Val tampak tertunduk karena sebenarnya dia tidak ingin merasa kesepian. Namun dengan sifatnya yang hanya bisa terfokus nyaman dengan satu orang, yaitu Ria, maka dia akan kesulitan untuk membuka dirinya dengan orang lain. Jika hanya untuk sekedar basa-basi, Val masih bisa mengatasinya dengan orang selain Ria..
“Hei, Val!” tepuk seseorang dari belakang Val.
“Apaan sih, Jauh sana!”
“Galak banget! Kamu teman pertamaku, setidaknya kamu melihatku!”
“Untuk apa saya melihat kamu?” kata Val sambil membuka roti langka yang sudah Val dapatkan ketika istirahat makan siang tadi.
“Hei, hei..” Kev menjahili Val dengan mengambil roti yang hendak dimakan oleh Val.

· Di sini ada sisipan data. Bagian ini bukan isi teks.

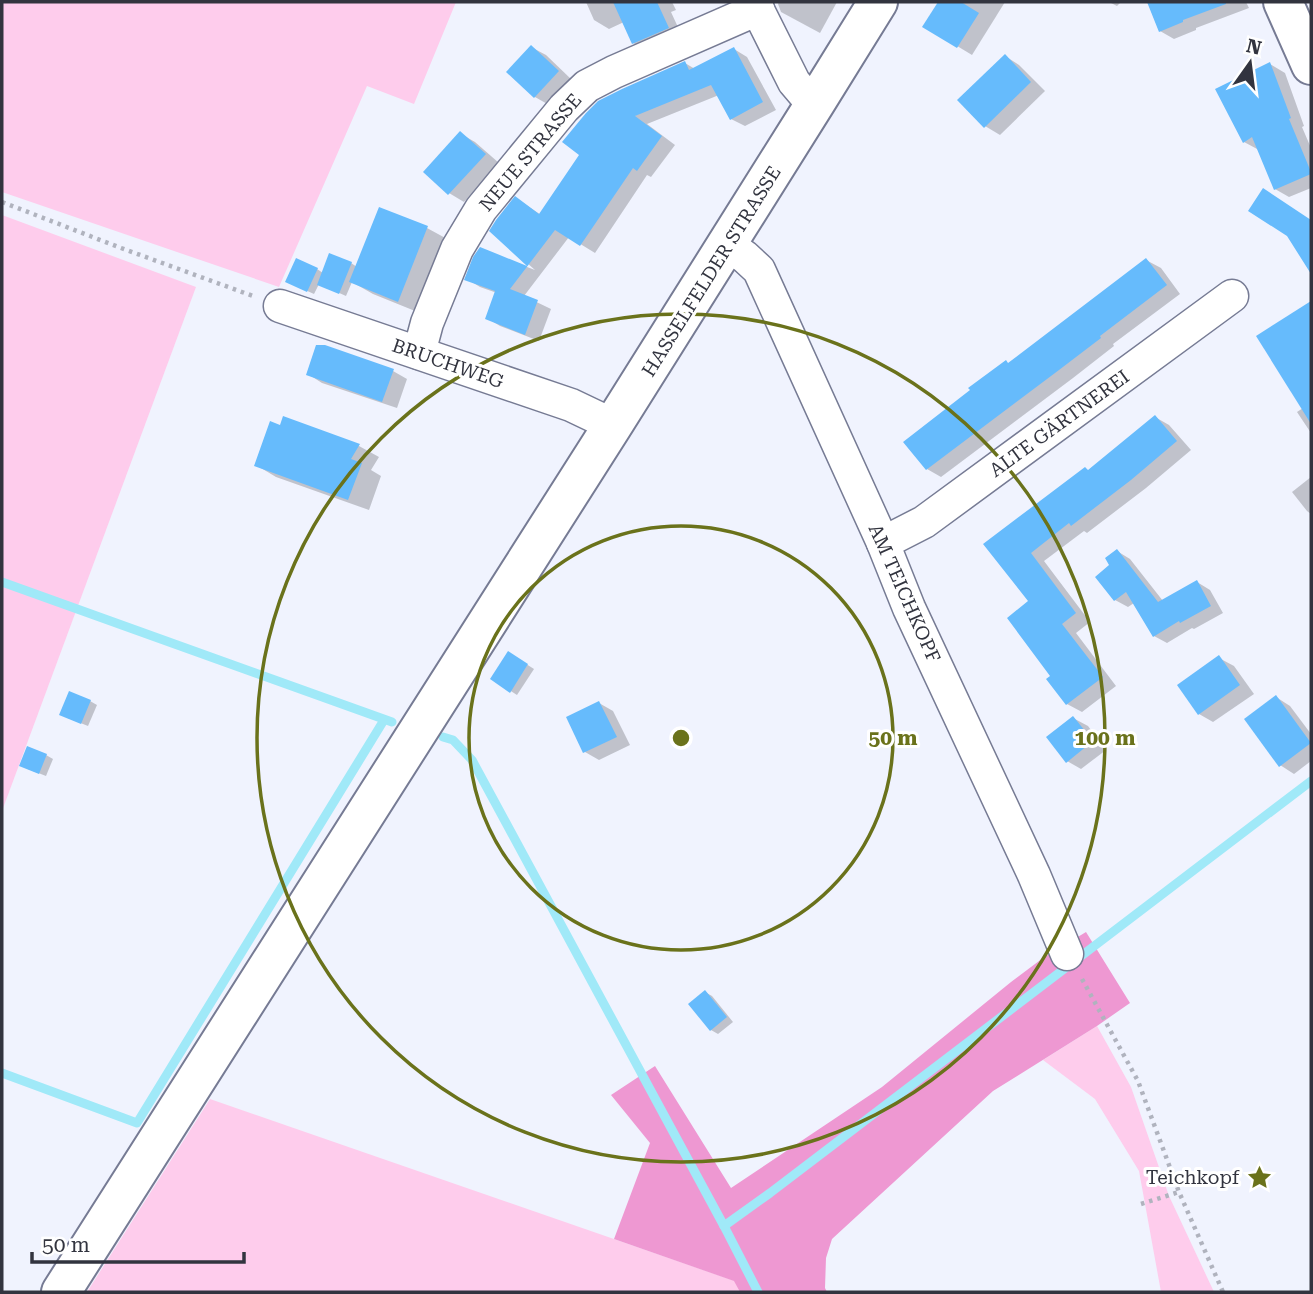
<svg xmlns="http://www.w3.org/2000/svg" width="1313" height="1294" font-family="'Roboto Serif',serif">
  <rect width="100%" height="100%" fill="#f0f3fe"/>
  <g fill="#feccec">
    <polygon points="2,2 456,2 414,104 367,86 279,287 2,192"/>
    <polygon points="2,215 196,287 2,811"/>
    <polygon points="1097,1026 1131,1087 1169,1196 1214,1292 1161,1292 1139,1171 1095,1099 1043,1060"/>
    <polygon points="210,1099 735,1281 740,1292 87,1292"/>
  </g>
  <polygon fill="#ee98d2" points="1086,932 1130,1003 1097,1026 993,1091 832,1239 826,1258 825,1288 827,1292 740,1292 734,1281 614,1239 650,1143 611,1095 655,1066 731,1188 882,1087 1011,982 1043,958"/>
  <g fill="#0003">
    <polygon points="586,2 672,2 676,10 671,12 682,36 647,51 633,43 624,22 609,29 594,20"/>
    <polygon points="779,2 837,2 820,33 781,12 778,4"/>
    <polygon points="940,2 1005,2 972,55 924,26"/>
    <polygon points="1109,2 1121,2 1117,6"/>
    <polygon points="1149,2 1246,2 1249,8 1196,28 1196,30 1174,39 1160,31"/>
    <polygon points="531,47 546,55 572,80 549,105 535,97"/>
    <polygon points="734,49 747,57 776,110 745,126 731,119 719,95 647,124 675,145 651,177 647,175 595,253 569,237 524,296 551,309 539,341 500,326 487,318 497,293 480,287 467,279 480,249 535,270 491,231 516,198 541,215 685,63 695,69"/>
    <polygon points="1005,56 1019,65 1045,91 1000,135 985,126"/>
    <polygon points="1270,64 1285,73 1304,126 1302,127 1311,148 1311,188 1289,197 1275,189 1259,150 1244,142"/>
    <polygon points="461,134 475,142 499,163 464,202 449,193 426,172"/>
    <polygon points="427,228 449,240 420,313 373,294 352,282 346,296 319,284 314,294 294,285 317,269 323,273 351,263 357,267"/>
    <polygon points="1146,260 1161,268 1180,294 1113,344 1114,346 1073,378 941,477 927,469 1009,364"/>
    <polygon points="1304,325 1311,338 1311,433 1297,412 1303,408"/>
    <polygon points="393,371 407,379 397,408 322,383 308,374"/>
    <polygon points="1155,417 1169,425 1191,450 1146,488 1087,533 1084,531 1044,561 1090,622 1076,633 1116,686 1082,712 1067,704 1052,676 1030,602 986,544 1089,471"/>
    <polygon points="359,446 379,457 371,470 381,476 369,510 276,477 256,465"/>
    <polygon points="1311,477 1311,514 1307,511 1292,492"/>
    <polygon points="1117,551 1130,559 1163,601 1197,582 1210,590 1223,613 1194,629 1192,628 1167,643 1154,636 1134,603 1128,607 1115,600 1112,566"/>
    <polygon points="509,653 534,669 517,695 492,679"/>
    <polygon points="1219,658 1234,666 1254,694 1213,722 1199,714"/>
    <polygon points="1276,697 1290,706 1311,734 1311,761 1294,774 1280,765"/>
    <polygon points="90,701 97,705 88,726 68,718"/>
    <polygon points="599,703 613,711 630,745 599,760 585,752"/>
    <polygon points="1073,718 1088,726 1106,750 1081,769 1067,761"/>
    <polygon points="46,755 53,759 46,776 28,769"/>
    <polygon points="705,992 712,996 733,1022 718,1034 711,1030"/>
  </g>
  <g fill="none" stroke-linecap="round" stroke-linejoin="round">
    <g stroke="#a0e9f8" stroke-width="9">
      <polyline points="2,582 392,722"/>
      <polyline points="443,737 453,740 472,760 724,1226"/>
      <polyline points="2,1073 137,1123 384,720"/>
      <polyline points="758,1292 724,1226 770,1193 1311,781"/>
    </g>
  </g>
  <g fill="#66bbfc">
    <polygon points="613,2 657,2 669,28 632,44"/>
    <polygon points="938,2 961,2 979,13 957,48 922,27"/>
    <polygon points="1147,2 1226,2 1226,4 1183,20 1183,22 1159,32"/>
    <polygon points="531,45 559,71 534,98 506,72"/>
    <polygon points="734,47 763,102 730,120 711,85 635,116 662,136 637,171 633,168 580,246 555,230 510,289 538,300 525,335 485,319 495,291 464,280 473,257 480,247 527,266 489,231 496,220 515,196 539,214 579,155 562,142 586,113 598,101 622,89 685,61 689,70"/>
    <polygon points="1005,54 1031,82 984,128 957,100"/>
    <polygon points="1270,62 1291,118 1289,119 1311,172 1311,174 1274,190 1252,137 1243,143 1215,89"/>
    <polygon points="460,131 486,154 448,195 423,172"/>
    <polygon points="1263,188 1311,220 1311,274 1287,236 1248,211"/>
    <polygon points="379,207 428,226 398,302 349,282"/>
    <polygon points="329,253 352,262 339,294 317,285"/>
    <polygon points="296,258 318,268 307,292 285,282"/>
    <polygon points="1146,258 1167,285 1100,336 1101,338 1059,370 926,470 903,442 970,390 968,388 1006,360 1008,363"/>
    <polygon points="1311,301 1311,424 1256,336"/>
    <polygon points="316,345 325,345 394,369 382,402 306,375"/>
    <polygon points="1155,415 1177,441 1131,480 1071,526 1069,523 1031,553 1076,613 1062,624 1103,677 1066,705 1046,679 1050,676 1007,618 1028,601 983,544 1085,467 1088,470"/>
    <polygon points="283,416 360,444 351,459 362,463 348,500 254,466 270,421 280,425"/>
    <polygon points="1117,549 1158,602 1197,580 1211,606 1180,623 1179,621 1153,637 1126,592 1114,601 1095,577 1109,565 1105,558"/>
    <polygon points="508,651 528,664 510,693 490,679"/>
    <polygon points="1219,655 1240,685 1198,715 1177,685"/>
    <polygon points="69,691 91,700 81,724 59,715"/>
    <polygon points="1276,695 1311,743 1279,767 1244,719"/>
    <polygon points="599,701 617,737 583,753 566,717"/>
    <polygon points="1073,716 1093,741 1066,763 1046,737"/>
    <polygon points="27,746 47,754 39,774 19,766"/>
    <polygon points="705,990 727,1017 710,1031 688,1004"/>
  </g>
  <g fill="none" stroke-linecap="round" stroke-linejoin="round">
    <defs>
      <g id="street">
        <polyline points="754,2 794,82 805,95 816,102"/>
        <polyline points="727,244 745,257 759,270 883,543 909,608 1034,875 1067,954"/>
        <polyline points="280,306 571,405 613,425"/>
        <polyline points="419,353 427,323 457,249 481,209 564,108 587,86 614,72 758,9"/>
        <polyline points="883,543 924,522 1232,296"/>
      </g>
      <polyline id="secondary" points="1283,2 1311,65"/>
      <polyline id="primary" points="61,1292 613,425 816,102 878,2"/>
    </defs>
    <use href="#street" stroke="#767b94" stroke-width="35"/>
    <use href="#secondary" stroke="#767b94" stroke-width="42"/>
    <use href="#primary" stroke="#767b94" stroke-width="42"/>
    <g stroke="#b0b3be" stroke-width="4.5" stroke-dasharray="3.5 5" stroke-linecap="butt">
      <polyline points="2,202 121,248 253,296"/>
      <polyline points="1082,979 1138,1081 1179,1192 1223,1292"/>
      <polyline points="1141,1204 1179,1192"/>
    </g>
    <use href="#street" stroke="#fff" stroke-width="32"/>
    <use href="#secondary" stroke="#fff" stroke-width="38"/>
    <use href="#primary" stroke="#fff" stroke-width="38"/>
  </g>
  <g fill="none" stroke="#6a721b" stroke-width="3.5">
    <circle cx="681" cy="738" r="212"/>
    <circle cx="681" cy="738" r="424"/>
  </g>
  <defs>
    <symbol id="sight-bare" viewBox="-9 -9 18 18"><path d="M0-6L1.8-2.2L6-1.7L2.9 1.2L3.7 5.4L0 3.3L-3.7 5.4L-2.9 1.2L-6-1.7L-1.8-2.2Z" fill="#6a721b" stroke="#fff" stroke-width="2.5" paint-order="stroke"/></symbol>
  </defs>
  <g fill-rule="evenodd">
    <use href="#sight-bare" x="1242" y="1160" width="35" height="35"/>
  </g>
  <g text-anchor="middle" stroke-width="6" stroke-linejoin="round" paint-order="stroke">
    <g font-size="19" fill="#32343f" stroke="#fff">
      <text transform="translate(530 152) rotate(-50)" y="7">NEUE STRASSE</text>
      <text transform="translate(711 271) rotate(-58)" y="7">HASSELFELDER STRASSE</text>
      <text transform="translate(448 363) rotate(19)" y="7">BRUCHWEG</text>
      <text transform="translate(1059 423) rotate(-36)" y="7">ALTE GÄRTNEREI</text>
      <text transform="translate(905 593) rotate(66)" y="7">AM TEICHKOPF</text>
    </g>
    <g font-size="19" fill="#32343f" stroke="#fff" text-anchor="end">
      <text x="1239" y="1184">Teichkopf</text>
    </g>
  </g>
  <circle cx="681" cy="738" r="10" fill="#6a721b" stroke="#fff" stroke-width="3.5"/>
  <g font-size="21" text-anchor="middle" font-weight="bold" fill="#6a721b" stroke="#fff" stroke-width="6" stroke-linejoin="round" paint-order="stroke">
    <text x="893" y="745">50 m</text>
    <text x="1105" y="745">100 m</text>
  </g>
  <rect width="1313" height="1294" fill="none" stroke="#32343f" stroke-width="7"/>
  <g transform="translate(1250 63) rotate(14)" stroke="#ffffff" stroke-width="5" paint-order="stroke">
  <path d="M0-5L12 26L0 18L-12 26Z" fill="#32343f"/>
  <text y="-10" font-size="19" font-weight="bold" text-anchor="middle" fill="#32343f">N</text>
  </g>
  <path d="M32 1252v10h212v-10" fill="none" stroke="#32343f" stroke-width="3.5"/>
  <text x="42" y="1252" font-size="21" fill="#32343f" stroke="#ffffff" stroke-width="5" paint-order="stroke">50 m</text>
</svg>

“Ih, apaan sih! Balikin ga?!” ancam Val.
Kev memakan roti itu tanpa sadar bagaimana rasa suka Val terhadap roti. Muka merah menyala dan mata tajam menghiasai wajah Val yang biasanya terlihat kalem, cantik, dan imut itu. Tidak seperti biasanya.
“Kenapa kamu memakan roti saya! Kamu tidak tahu sedang berhadapan dengan siapa!”
Kev tampak kebingungan, karena Val tampak berbeda. Sepertinya Kev telah melakukan kesalahan besar yang membuat teman pertamanya sangat marah kepadanya.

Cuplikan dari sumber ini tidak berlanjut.